Q1. From a traveler's perspective, does a "superhost" enhance the guest experience?

Q2. What features have the most influence on the success and profitability of an Airbnb listing from an investor's standpoint?

Q3. How significantly do customer reviews influence the booking frequency of a listing?

# 2. Exploratory Data Analysis

## 2.1 Data Understanding

In [9]:
# Import packages
import numpy as np
import pandas as pd
from matplotlib import pyplot as plt
%matplotlib inline
import seaborn as sns
import warnings
warnings.simplefilter(action='ignore')

pd.set_option('display.max_rows', 25)
pd.set_option('display.max_columns', 25)

In [12]:
# Import data
df_listings = pd.read_csv("../data/listings.csv")
df_reviews = pd.read_csv("../data/reviews.csv")

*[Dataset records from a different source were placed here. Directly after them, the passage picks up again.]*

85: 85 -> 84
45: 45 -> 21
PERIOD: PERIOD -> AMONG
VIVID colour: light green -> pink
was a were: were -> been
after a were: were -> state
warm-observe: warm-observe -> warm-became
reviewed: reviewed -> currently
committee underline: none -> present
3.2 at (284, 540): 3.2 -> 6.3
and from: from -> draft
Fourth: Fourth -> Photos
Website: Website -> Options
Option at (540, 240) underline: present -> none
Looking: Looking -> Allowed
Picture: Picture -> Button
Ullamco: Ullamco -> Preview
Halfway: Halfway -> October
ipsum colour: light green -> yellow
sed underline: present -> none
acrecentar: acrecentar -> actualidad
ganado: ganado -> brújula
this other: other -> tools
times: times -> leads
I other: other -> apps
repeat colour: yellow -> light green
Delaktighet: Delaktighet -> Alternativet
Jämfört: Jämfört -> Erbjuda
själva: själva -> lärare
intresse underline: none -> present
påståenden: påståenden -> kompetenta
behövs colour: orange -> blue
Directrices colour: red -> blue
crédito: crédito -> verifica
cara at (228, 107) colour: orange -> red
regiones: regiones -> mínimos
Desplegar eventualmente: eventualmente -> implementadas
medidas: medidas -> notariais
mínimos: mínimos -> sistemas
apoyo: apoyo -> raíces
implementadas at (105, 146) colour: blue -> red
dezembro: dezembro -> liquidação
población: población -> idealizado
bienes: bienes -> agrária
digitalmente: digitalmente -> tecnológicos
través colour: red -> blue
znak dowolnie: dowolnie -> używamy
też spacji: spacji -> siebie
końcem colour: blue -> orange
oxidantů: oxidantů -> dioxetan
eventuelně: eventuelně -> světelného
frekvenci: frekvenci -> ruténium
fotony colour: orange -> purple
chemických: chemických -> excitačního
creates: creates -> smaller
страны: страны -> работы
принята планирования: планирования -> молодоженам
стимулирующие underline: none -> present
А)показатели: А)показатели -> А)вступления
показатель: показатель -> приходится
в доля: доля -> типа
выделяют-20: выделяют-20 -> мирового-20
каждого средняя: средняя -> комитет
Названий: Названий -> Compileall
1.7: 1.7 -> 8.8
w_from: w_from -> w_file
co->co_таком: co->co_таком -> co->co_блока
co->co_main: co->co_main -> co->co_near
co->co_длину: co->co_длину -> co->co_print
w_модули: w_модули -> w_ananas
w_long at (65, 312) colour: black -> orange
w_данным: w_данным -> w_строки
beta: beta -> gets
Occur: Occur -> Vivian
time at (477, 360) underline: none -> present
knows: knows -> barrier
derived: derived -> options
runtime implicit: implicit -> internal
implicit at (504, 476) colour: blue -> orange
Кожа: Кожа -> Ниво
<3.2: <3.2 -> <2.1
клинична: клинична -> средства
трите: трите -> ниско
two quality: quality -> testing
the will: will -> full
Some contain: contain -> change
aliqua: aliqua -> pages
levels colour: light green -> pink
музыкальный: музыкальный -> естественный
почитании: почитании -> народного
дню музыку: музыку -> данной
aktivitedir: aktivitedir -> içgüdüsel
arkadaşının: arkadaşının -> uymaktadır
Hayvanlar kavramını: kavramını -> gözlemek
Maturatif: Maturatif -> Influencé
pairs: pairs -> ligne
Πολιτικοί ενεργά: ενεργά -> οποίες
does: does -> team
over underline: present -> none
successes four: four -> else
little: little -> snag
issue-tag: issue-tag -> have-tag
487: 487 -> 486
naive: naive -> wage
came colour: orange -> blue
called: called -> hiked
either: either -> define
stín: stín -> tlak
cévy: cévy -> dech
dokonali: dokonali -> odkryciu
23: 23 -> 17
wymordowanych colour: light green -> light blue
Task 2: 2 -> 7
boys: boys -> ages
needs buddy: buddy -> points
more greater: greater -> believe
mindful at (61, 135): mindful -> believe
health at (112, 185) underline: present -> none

for data in [df_listings,df_reviews]:
    display(data.head(3))
    print(data.shape)

Unnamed: 0,id,listing_url,scrape_id,last_scraped,name,summary,space,description,experiences_offered,neighborhood_overview,notes,transit,...,review_scores_communication,review_scores_location,review_scores_value,requires_license,license,jurisdiction_names,instant_bookable,cancellation_policy,require_guest_profile_picture,require_guest_phone_verification,calculated_host_listings_count,reviews_per_month
0,12147973,https://www.airbnb.com/rooms/12147973,20160906204935,2016-09-07,Sunny Bungalow in the City,"Cozy, sunny, family home. Master bedroom high...",The house has an open and cozy feel at the sam...,"Cozy, sunny, family home. Master bedroom high...",none,"Roslindale is quiet, convenient and friendly. ...",,"The bus stop is 2 blocks away, and frequent. B...",...,,,,f,,,f,moderate,f,f,1,
1,3075044,https://www.airbnb.com/rooms/3075044,20160906204935,2016-09-07,Charming room in pet friendly apt,Charming and quiet room in a second floor 1910...,Small but cozy and quite room with a full size...,Charming and quiet room in a second floor 1910...,none,"The room is in Roslindale, a diverse and prima...","If you don't have a US cell phone, you can tex...",Plenty of safe street parking. Bus stops a few...,...,10.0,9.0,9.0,f,,,t,moderate,f,f,1,1.3
2,6976,https://www.airbnb.com/rooms/6976,20160906204935,2016-09-07,Mexican Folk Art Haven in Boston,"Come stay with a friendly, middle-aged guy in ...","Come stay with a friendly, middle-aged guy in ...","Come stay with a friendly, middle-aged guy in ...",none,The LOCATION: Roslindale is a safe and diverse...,I am in a scenic part of Boston with a couple ...,"PUBLIC TRANSPORTATION: From the house, quick p...",...,10.0,9.0,10.0,f,,,f,moderate,t,f,1,0.47


(3585, 95)


Unnamed: 0,listing_id,id,date,reviewer_id,reviewer_name,comments
0,1178162,4724140,2013-05-21,4298113,Olivier,My stay at islam's place was really cool! Good...
1,1178162,4869189,2013-05-29,6452964,Charlotte,Great location for both airport and city - gre...
2,1178162,5003196,2013-06-06,6449554,Sebastian,We really enjoyed our stay at Islams house. Fr...


(68275, 6)


After going through the [data dictionary](https://docs.google.com/spreadsheets/d/1iWCNJcSutYqpULSQHlNyGInUvHg2BoUGoNRIGa6Szc4/edit?usp=sharing) provided by [Insider Airbnb](http://insideairbnb.com/data-assumptions) , I got a clearer picture of the dataset and picked out the key features I'll need for answering our main questions.

- The calendar dataset shows prices and availability for listings for the next year. It's more about what hosts plan to do in the future, so I'm skipping this data for my analysis.

- In the listings dataset, there's a lot of info about what each lisitng offers. The column **"_host_issuperhost"** will be useful in answering the first question (Q1).

- The reviews dataset provides customer comments and the dates they were left. I can model the sentiment of these reviews to help answer the third question (Q3). There are also 7 **"review_scores"** metrics within the listings dataset that will be helpful for the third question (Q3)

- For the second question (Q2) about how popular or full places are, I would like to use price and occupancy to compare success by total revenue, but occupancy isn't tracked. Thankfully, Inside Airbnb has already looked into the issue of modeling occupancy and suggest using "a Review Rate of 50%" to approximate bookings from the number of reviews. So, I'm going to use the **"_reviews_per_month"** column to estimate of how many times a place gets booked to gauge a listing's success.